According to various sources, the International Monetary Fund generally considers any figure above 20% to be risky as the U.S. government received 5.2 trillion in revenue last year and without the ability to borrow tens of trillions a year, the U.S. government would go bankrupt very abruptly.
As I have spoken in the past, when America broke God’s laws on usury and debt, then God’s people must pay the price of disobedience.
How can God bless America when Christians turn from the Bible and break the rules of Divine economics? God wants each of us to be prosperous and not under the bondage of the current economic system but we are stiff-necked and not willing to follow the very statement that are foretold in both the Old and New Testament.
The present economic will crumble and fall for this system is built on sand. Look at Ezekiel 7:19 (NIV) 19 “‘They will throw their silver into the streets, and their gold will be treated as a thing unclean.Their silver and gold will not be able to deliver them in the day of the Lord’s wrath. It will not satisfy their hunger or fill their stomachs, for it has caused them to stumble into sin.

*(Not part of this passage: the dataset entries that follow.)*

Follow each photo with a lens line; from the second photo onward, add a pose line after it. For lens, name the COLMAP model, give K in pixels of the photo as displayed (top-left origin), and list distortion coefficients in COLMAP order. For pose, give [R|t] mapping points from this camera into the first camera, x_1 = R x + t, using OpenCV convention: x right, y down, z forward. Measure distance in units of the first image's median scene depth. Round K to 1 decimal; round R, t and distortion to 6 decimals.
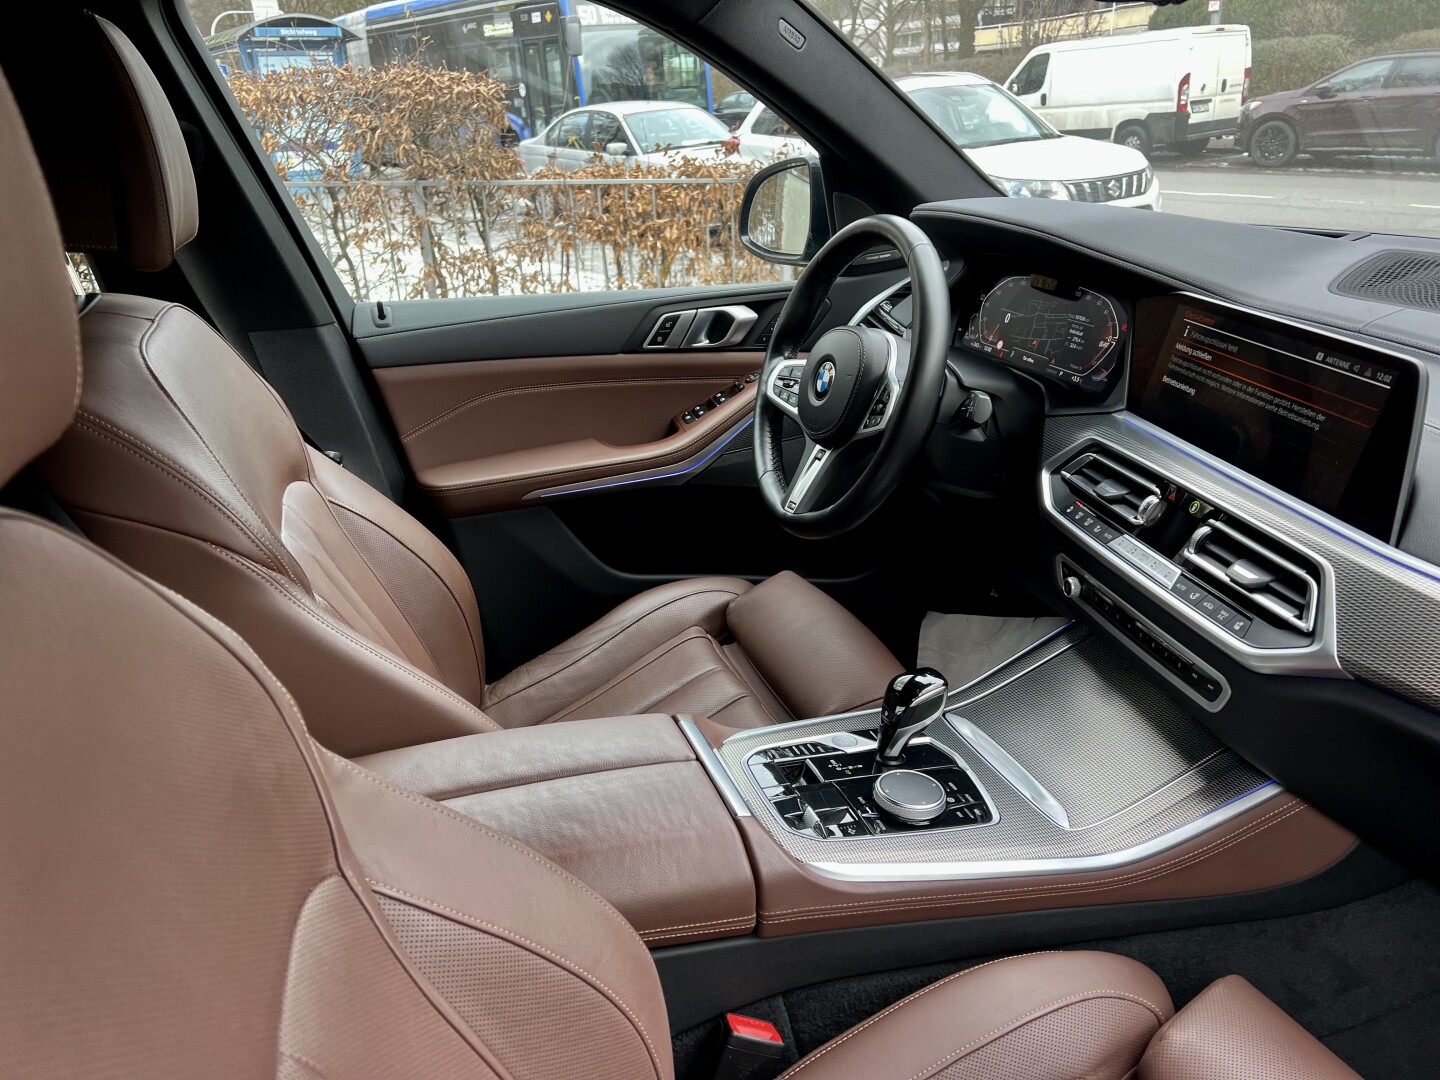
lens RADIAL K [[1076.1, 0, 724.5], [0, 1076.1, 542.8], [0, 0, 1]] dist [0.057671, -0.067420]
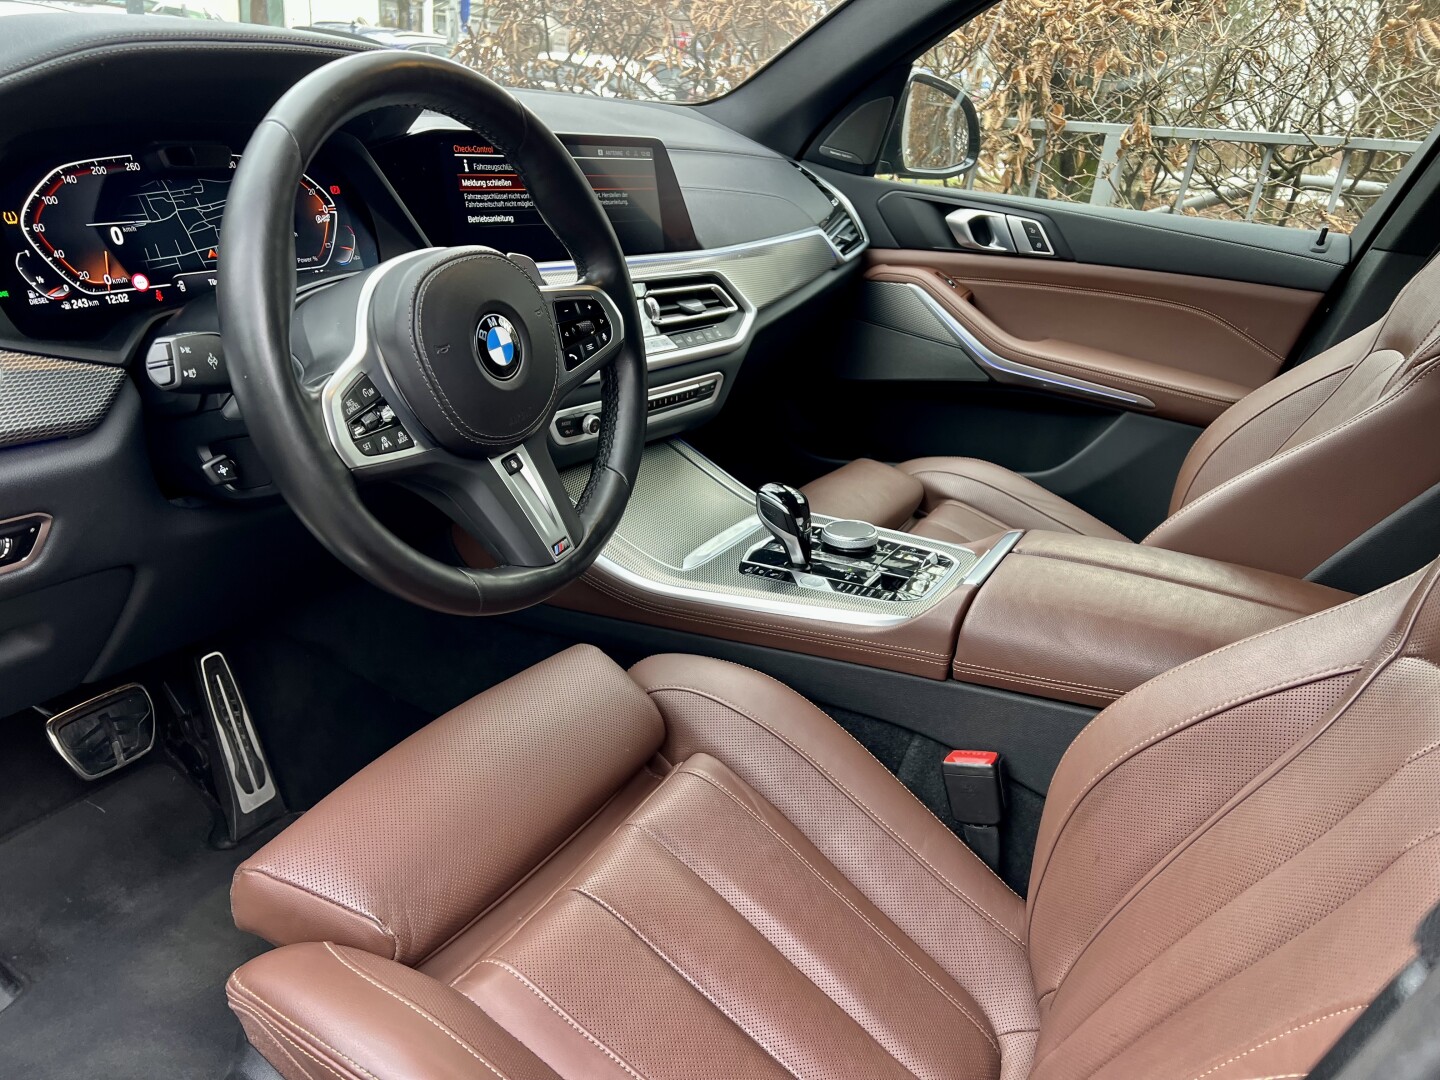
lens RADIAL K [[1076.1, 0, 724.5], [0, 1076.1, 542.8], [0, 0, 1]] dist [0.057671, -0.067420]
pose [[-0.652763, -0.338162, 0.677899, -0.535360], [0.212092, 0.777481, 0.592065, -0.488860], [-0.727267, 0.530255, -0.435789, 1.527676]]
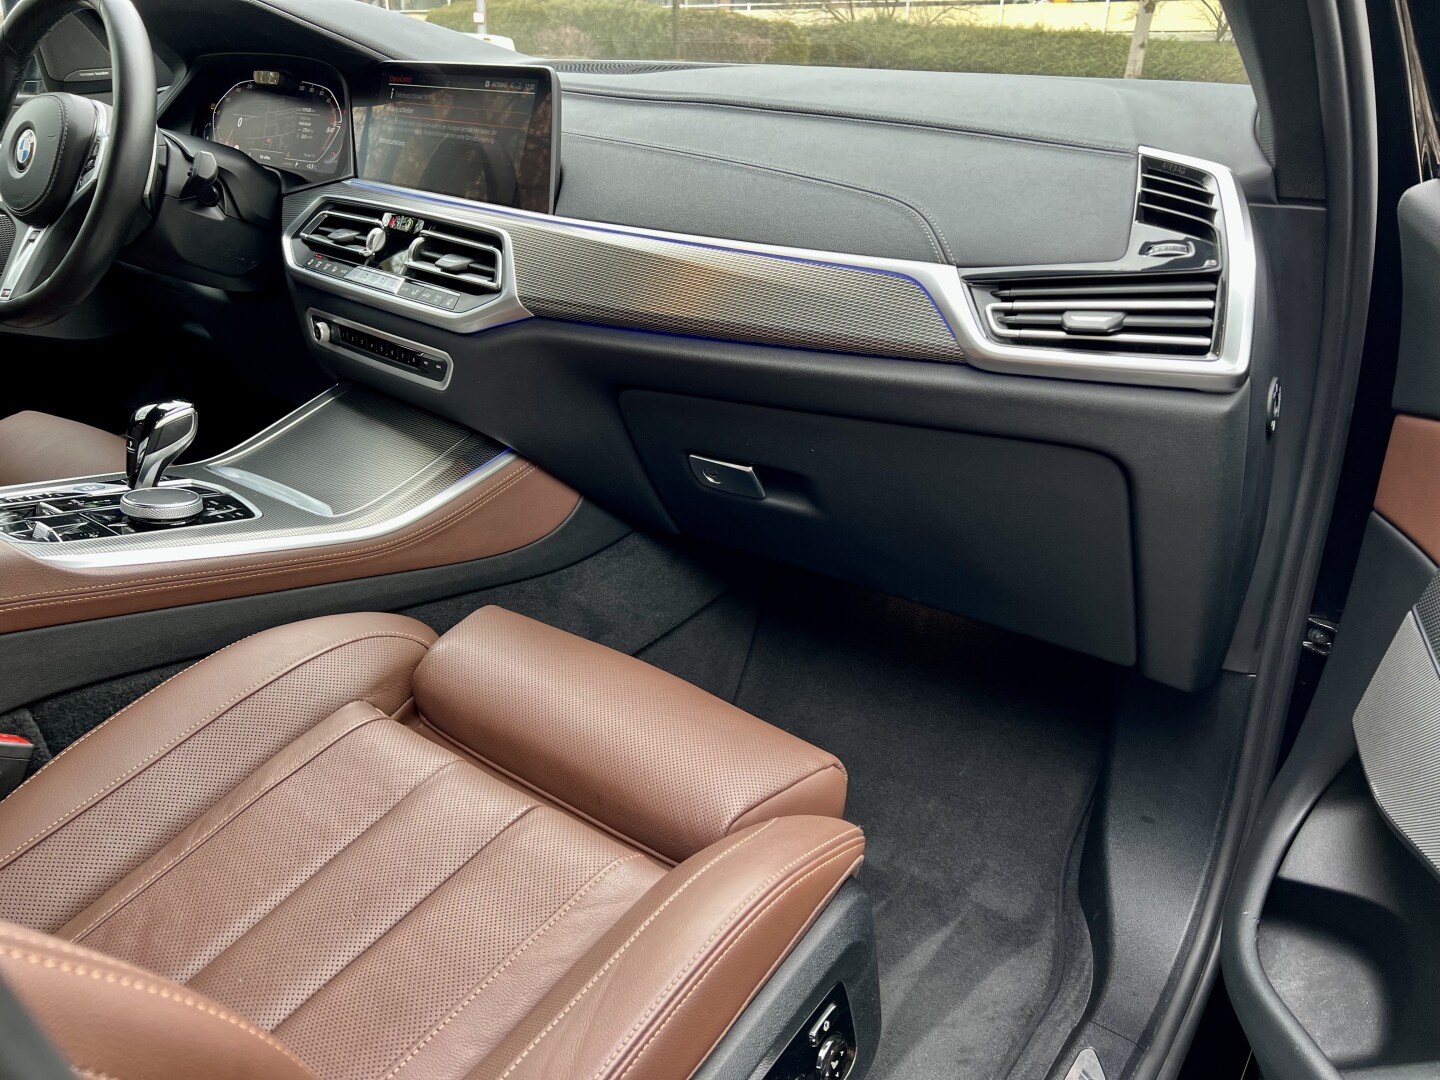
lens RADIAL K [[1076.1, 0, 724.5], [0, 1076.1, 542.8], [0, 0, 1]] dist [0.057671, -0.067420]
pose [[0.832216, -0.131014, 0.538750, 0.056335], [0.138134, 0.990035, 0.027380, 0.288173], [-0.536968, 0.051634, 0.842021, -0.089942]]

Debt, both personally and by the government are chains around all so many Americans. If America had no debt, there would be no inflation and the dollar would go so much further will your purchasing power, but the weights and scales are not balanced thus creating America to be the tail and not the head.
I urge each of you to get out of debt and be the head and not the tail for when you do, you will feel those chains of debt fall off of you.